— Written request a —
In the text and records below, identify each line of the records that contains the string "además", matching case exactly.

— Text excerpt —
- - - - - - -

TL:DR: Loads from _mm_load_*
intrinsics can be folded (at compile time) into memory operands to other instructions. The AVX versions of vector instructions don't require alignment for memory operands, except for specifically-aligned load/store instructions like vmovdqa
.
In the legacy SSE encoding of vector instructions (like pxor xmm0, [src1]
) , unaligned 128 bit memory operands will fault except with the special unaligned load/store instructions (like movdqu
/ movups
).
The VEX-encoding of vector instructions (like vpxor xmm1, xmm0, [src1]
) doesn't fault with unaligned memory, except with the alignment-required load/store instructions (like vmovdqa
, or vmovntdq
).
The _mm_loadu_si128
vs. _mm_load_si128
(and store/storeu) intrinsics communicate alignment guarantees to the compiler, but doesn't force it to actually emit a stand-alone load instruction. (Or anything at all if it already has the data in a register, just like dereferencing a scalar pointer).
The as-if rule still applies when optimizing code that uses intrinsics. A load can be folded into a memory operand for the vector-ALU instruction that uses it, as long as that doesn't introduce the risk of a fault. This is advantageous for code-density reasons, and also fewer uops to track in parts of the CPU thanks to micro-fusion (see Agner Fog's microarch.pdf). The optimization pass that does this isn't enabled at -O0
, so an unoptimized build of your code probably would have faulted with unaligned src1.
(Conversely, this means _mm_loadu_*
can only fold into a memory operand with AVX, but not with SSE. So even on CPUs where movdqu
is as fast as movqda
when the pointer does happen to be aligned, _mm_loadu
can hurt performance because movqdu xmm1, [rsi]
/ pxor xmm0, xmm1
is 2 fused-domain uops for the front-end to issue while pxor xmm0, [rsi]
is only 1. And doesn't need a scratch register. See also Micro fusion and addressing modes).
The interpretation of the as-if rule in this case is that it's ok for the program to not fault in some cases where the naive translation into asm would have faulted. (Or for the same code to fault in an un-optimized build but not fault in an optimized build).
This is opposite from the rules for floating-point exceptions, where the compiler-generated code must still raise any and all exceptions that would have occurred on the C abstract machine. That's because there are well-defined mechanisms for handling FP exceptions, but not for handling segfaults.

- - - - - - -

(Image layout annotations)

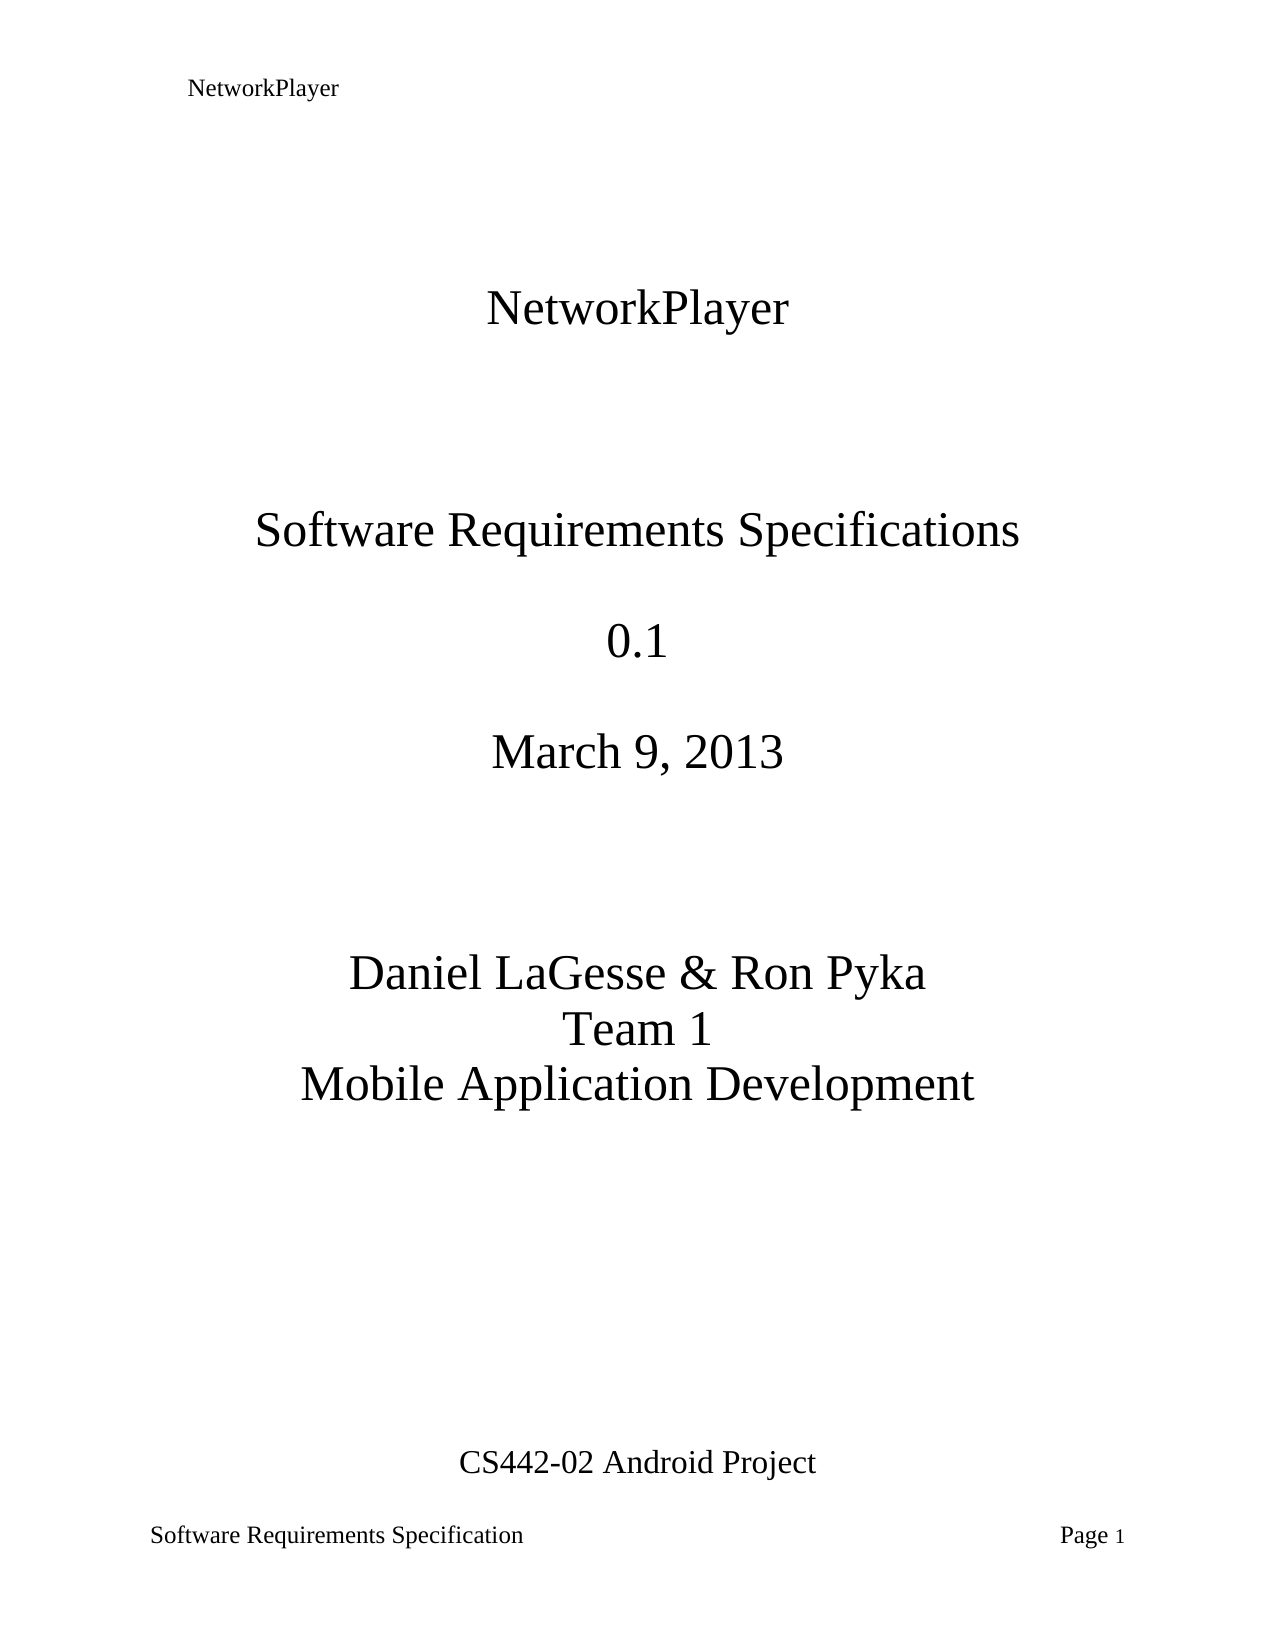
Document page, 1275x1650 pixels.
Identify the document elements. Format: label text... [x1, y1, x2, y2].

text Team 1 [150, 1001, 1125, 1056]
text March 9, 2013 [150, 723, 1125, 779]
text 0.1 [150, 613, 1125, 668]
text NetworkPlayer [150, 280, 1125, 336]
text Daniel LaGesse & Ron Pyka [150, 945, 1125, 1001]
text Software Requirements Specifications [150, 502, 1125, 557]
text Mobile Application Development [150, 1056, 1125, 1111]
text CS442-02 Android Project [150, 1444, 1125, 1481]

- - - - - - -

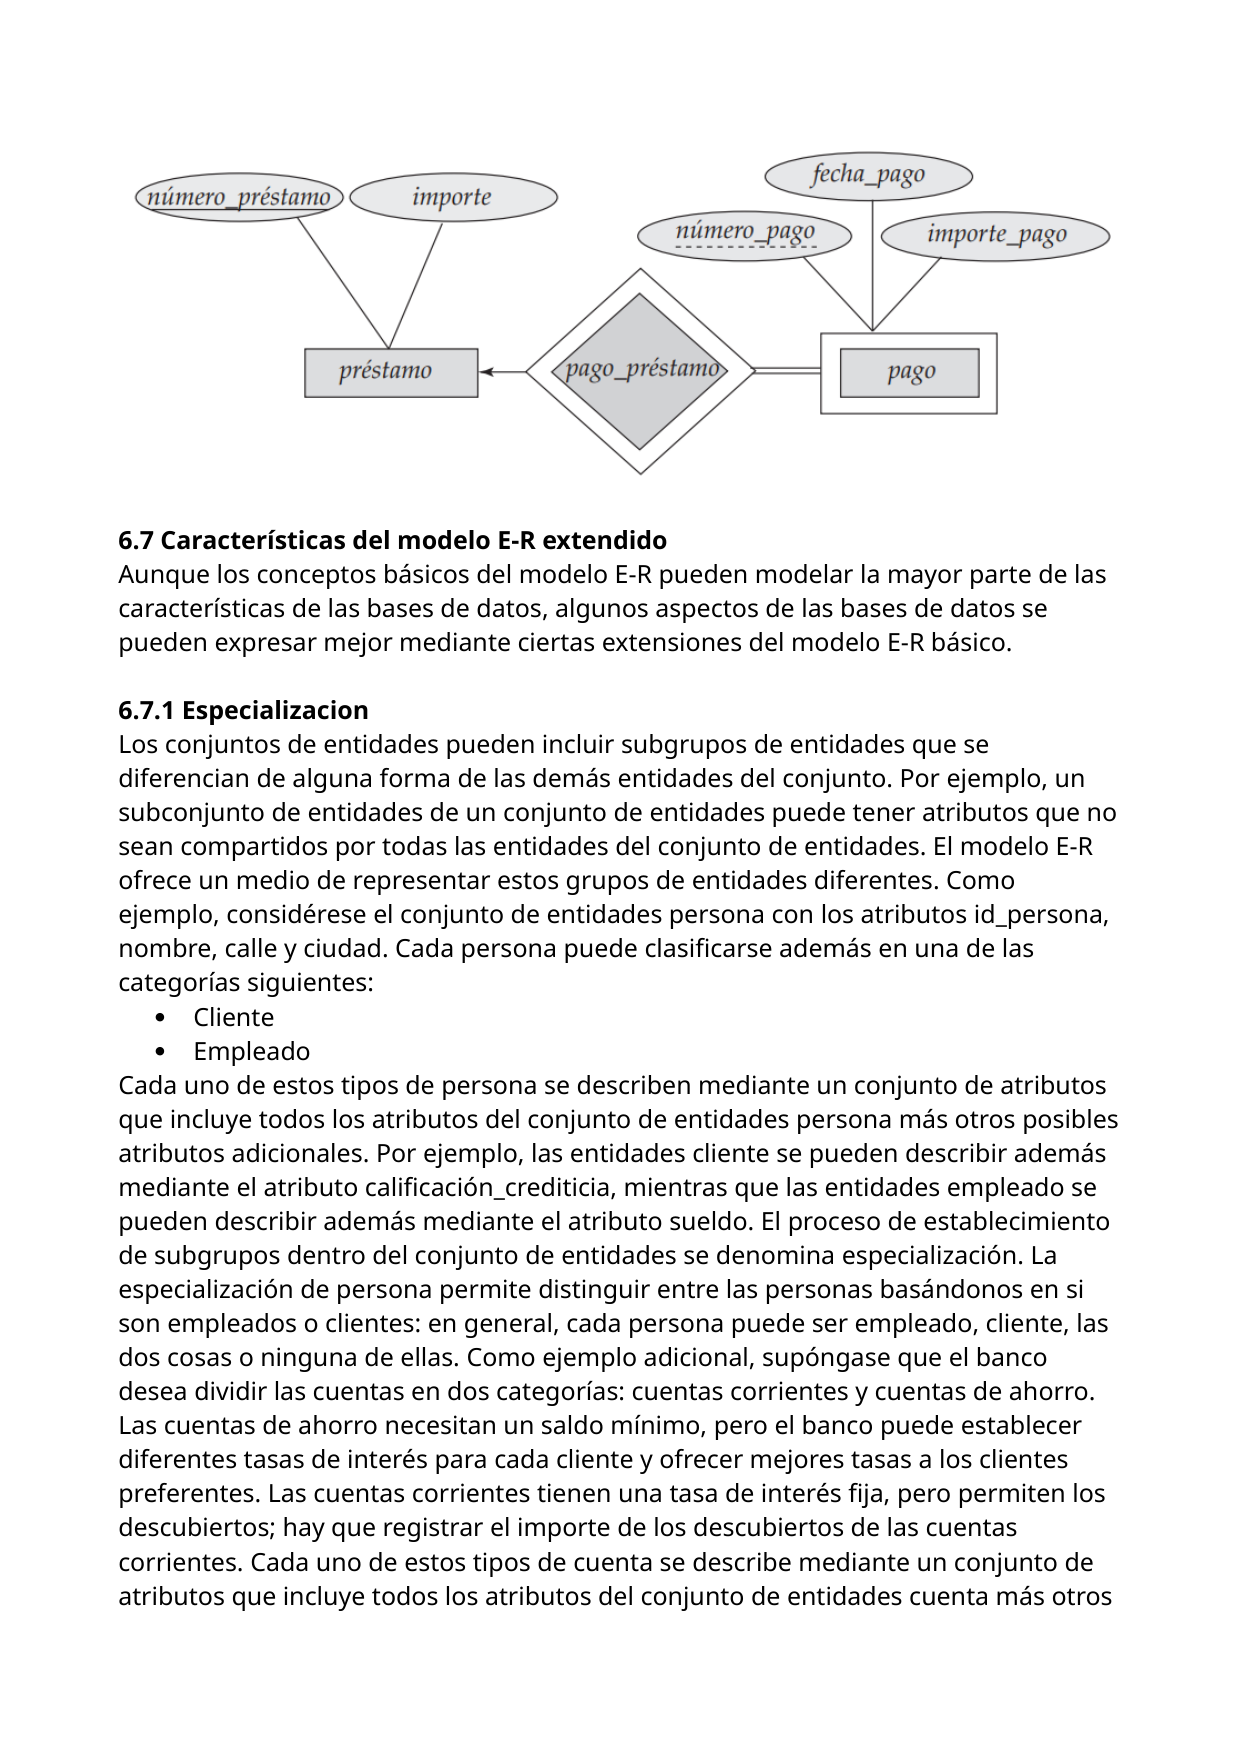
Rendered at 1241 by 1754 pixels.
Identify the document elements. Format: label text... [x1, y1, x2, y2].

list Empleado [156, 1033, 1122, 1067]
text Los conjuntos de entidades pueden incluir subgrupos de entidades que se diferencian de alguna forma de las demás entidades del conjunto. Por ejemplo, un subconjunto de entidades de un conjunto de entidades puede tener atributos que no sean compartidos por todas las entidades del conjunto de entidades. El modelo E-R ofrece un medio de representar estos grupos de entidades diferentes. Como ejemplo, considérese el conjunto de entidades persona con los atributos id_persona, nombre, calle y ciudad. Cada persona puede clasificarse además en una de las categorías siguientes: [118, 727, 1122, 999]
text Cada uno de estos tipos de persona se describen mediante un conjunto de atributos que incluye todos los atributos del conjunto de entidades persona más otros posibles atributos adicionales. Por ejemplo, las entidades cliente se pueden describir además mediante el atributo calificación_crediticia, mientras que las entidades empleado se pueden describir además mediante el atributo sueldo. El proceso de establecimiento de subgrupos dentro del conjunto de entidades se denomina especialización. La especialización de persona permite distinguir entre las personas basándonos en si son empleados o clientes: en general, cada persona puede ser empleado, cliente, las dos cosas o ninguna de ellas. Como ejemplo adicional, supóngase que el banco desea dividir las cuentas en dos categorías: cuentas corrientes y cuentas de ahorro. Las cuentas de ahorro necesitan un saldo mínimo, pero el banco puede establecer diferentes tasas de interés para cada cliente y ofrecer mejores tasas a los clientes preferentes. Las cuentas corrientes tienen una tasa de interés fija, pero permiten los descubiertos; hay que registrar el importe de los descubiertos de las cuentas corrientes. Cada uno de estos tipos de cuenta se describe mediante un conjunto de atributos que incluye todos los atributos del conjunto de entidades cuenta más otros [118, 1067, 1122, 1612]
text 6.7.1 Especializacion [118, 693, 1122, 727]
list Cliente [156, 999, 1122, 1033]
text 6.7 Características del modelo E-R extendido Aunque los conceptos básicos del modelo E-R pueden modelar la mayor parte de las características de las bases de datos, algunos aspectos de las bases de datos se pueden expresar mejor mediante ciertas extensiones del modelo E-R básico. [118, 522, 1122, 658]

- - - - - - -

— Written request b —
Write what comes next in the text on alignment of SSE and AVX memory operands, starting after its final sentence.

— Written response a —
text Los conjuntos de entidades pueden incluir subgrupos de entidades que se diferencian de alguna forma de las demás entidades del conjunto. Por ejemplo, un subconjunto de entidades de un conjunto de entidades puede tener atributos que no sean compartidos por todas las entidades del conjunto de entidades. El modelo E-R ofrece un medio de representar estos grupos de entidades diferentes. Como ejemplo, considérese el conjunto de entidades persona con los atributos id_persona, nombre, calle y ciudad. Cada persona puede clasificarse además en una de las categorías siguientes: [118, 727, 1122, 999]
text Cada uno de estos tipos de persona se describen mediante un conjunto de atributos que incluye todos los atributos del conjunto de entidades persona más otros posibles atributos adicionales. Por ejemplo, las entidades cliente se pueden describir además mediante el atributo calificación_crediticia, mientras que las entidades empleado se pueden describir además mediante el atributo sueldo. El proceso de establecimiento de subgrupos dentro del conjunto de entidades se denomina especialización. La especialización de persona permite distinguir entre las personas basándonos en si son empleados o clientes: en general, cada persona puede ser empleado, cliente, las dos cosas o ninguna de ellas. Como ejemplo adicional, supóngase que el banco desea dividir las cuentas en dos categorías: cuentas corrientes y cuentas de ahorro. Las cuentas de ahorro necesitan un saldo mínimo, pero el banco puede establecer diferentes tasas de interés para cada cliente y ofrecer mejores tasas a los clientes preferentes. Las cuentas corrientes tienen una tasa de interés fija, pero permiten los descubiertos; hay que registrar el importe de los descubiertos de las cuentas corrientes. Cada uno de estos tipos de cuenta se describe mediante un conjunto de atributos que incluye todos los atributos del conjunto de entidades cuenta más otros [118, 1067, 1122, 1612]

— Written response b —
Note that since stores can't fold into memory operands for ALU instructions, store
(not storeu
) intrinsics will compile into code that faults with unaligned pointers even when compiling for an AVX target.
To be specific: consider this code fragment:
// aligned version:
y = ...; // assume it's in xmm1
x = _mm_load_si128(Aptr); // Aligned pointer
res = _mm_or_si128(y, x);
// unaligned version: the same thing with _mm_loadu_si128(Uptr)
When targeting SSE (code that can run on CPUs without AVX support), the aligned version can fold the load into por xmm1, [Aptr]
, but the unaligned version has to use
movdqu xmm0, [Uptr]
/ por xmm0, xmm1
. The aligned version might do that too, if the old value of y
is still needed after the OR.
When targeting AVX (gcc -mavx
, or gcc -march=sandybridge
or later), all vector instructions emitted (including 128 bit) will use the VEX encoding. So you get different asm from the same _mm_...
intrinsics. Both versions can compile into vpor xmm0, xmm1, [ptr]
. (And the 3-operand non-destructive feature means that this actually happens except when the original value loaded is used multiple times).
Only one operand to ALU instructions can be a memory operand, so in your case one has to be loaded separately. Your code faults when the first pointer isn't aligned, but doesn't care about alignment for the second, so we can conclude that gcc chose to load the first operand with vmovdqa
and fold the second, rather than vice-versa.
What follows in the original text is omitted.